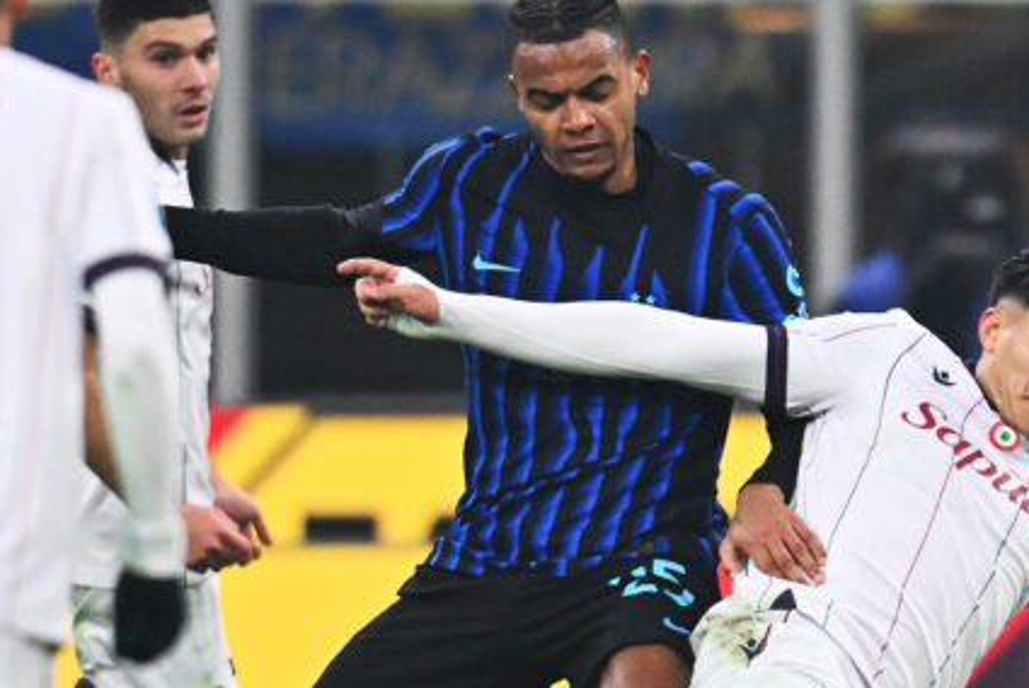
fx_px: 41301
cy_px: 554
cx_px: 421
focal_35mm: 1444
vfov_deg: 1.0
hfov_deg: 1.4
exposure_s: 1/1600
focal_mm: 400
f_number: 2.8
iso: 1600
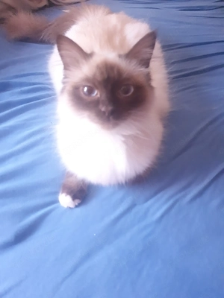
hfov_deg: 53.1
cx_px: 112
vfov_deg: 67.3
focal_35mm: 26
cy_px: 149
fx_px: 224
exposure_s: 1/25
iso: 1250
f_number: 1.5
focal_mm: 4.32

EXERCISE BRIEF:
Leave the pictures out, and transcribe each of the records exactly.

THE COMPLETED TASK:
fx_px: 41301
cy_px: 554
cx_px: 421
focal_35mm: 1444
vfov_deg: 1.0
hfov_deg: 1.4
exposure_s: 1/1600
focal_mm: 400
f_number: 2.8
iso: 1600
hfov_deg: 53.1
cx_px: 112
vfov_deg: 67.3
focal_35mm: 26
cy_px: 149
fx_px: 224
exposure_s: 1/25
iso: 1250
f_number: 1.5
focal_mm: 4.32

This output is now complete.